The most common side-effects include a blocked or runny nose, headaches, dizziness, flushing, a rash, stomach pain or indigestion.
Because infliximab affects the immune system it can make you more likely to pick up infections. Rarely, your body may fail to produce enough of the blood cells that help to fight infections or to stop bleeding.
Tell your doctor or rheumatology nurse straight away if you develop any signs of infection such as a sore throat or fever, or have unexplained bruising, bleeding or paleness, or any other new symptoms that concern you. If any of these symptoms are severe, your infliximab may need to be stopped.
You should also see your doctor if you develop chickenpox or shingles or come into contact with someone who has chickenpox or shingles. These infections can be severe if you’re on infliximab. You may need antiviral treatment, and your infliximab may be stopped until you're better.
Anti-TNF drugs have been associated with some types of skin cancer – these can be readily treated when diagnosed early. Research so far hasn't shown an increased risk of other cancers.
Very rarely, people taking infliximab may develop a condition called drug-induced lupus, which can be diagnosed by a blood test. Symptoms include a rash, fever and increased joint pain. If you develop these symptoms you should contact your rheumatology team. This condition is generally mild and usually clears up if infliximab is stopped.

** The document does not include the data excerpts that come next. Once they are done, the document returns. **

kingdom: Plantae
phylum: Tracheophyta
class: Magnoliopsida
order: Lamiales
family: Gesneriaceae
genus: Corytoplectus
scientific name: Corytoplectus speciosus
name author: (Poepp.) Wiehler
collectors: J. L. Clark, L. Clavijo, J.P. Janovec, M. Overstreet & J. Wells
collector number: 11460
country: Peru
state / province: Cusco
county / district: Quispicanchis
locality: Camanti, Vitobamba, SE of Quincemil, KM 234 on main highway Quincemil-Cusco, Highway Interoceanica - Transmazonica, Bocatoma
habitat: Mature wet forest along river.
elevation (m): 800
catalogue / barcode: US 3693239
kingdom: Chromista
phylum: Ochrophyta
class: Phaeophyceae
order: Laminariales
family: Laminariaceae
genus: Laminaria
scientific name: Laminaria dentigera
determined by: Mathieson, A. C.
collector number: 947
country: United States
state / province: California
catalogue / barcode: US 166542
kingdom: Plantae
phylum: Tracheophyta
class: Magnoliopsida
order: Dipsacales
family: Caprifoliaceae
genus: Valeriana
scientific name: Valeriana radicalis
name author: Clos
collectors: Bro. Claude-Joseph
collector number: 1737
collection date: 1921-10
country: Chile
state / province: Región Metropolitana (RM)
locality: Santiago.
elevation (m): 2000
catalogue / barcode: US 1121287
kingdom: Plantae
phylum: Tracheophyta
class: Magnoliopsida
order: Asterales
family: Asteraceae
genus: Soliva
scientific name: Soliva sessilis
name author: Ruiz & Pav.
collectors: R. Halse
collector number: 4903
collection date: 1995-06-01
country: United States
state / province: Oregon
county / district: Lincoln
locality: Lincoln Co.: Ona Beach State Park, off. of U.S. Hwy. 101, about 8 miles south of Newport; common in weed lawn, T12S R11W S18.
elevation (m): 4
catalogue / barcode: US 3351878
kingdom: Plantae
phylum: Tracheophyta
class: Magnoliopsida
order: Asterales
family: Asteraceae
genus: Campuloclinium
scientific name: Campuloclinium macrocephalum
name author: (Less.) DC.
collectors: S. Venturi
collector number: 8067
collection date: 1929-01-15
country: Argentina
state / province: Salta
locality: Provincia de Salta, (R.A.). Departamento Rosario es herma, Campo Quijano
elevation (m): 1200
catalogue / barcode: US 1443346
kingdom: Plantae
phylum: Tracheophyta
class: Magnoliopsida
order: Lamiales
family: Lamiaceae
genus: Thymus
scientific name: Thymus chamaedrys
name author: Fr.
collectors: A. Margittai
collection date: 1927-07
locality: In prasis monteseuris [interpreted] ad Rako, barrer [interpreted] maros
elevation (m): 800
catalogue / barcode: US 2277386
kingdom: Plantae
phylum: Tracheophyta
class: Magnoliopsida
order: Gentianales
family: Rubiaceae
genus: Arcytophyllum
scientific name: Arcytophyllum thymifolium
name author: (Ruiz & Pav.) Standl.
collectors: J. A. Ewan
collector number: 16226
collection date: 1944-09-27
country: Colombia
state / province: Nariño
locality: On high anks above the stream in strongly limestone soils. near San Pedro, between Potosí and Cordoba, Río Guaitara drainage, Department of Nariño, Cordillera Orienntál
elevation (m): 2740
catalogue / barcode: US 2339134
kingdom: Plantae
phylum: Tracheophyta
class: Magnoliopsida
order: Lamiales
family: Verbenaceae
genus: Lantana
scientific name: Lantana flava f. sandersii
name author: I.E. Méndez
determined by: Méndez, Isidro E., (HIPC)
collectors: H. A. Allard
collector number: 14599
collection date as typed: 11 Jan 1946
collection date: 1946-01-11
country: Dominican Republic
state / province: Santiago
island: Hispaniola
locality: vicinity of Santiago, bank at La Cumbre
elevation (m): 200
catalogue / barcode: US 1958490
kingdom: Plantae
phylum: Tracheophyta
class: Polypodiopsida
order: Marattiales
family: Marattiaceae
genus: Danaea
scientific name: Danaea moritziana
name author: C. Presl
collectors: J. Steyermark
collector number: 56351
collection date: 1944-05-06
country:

If you have an interruption in your infliximab treatment of more than 16 weeks, there's an increased risk of an allergic reaction when you start the treatment again. Your doctor or infusion nurse will monitor you more closely when you restart the treatment.
Reducing the risk of infection
- Try to avoid close contact with people with severe active infections.
- For advice on avoiding infection from food, visit the NHS Choices Food Poisoning website.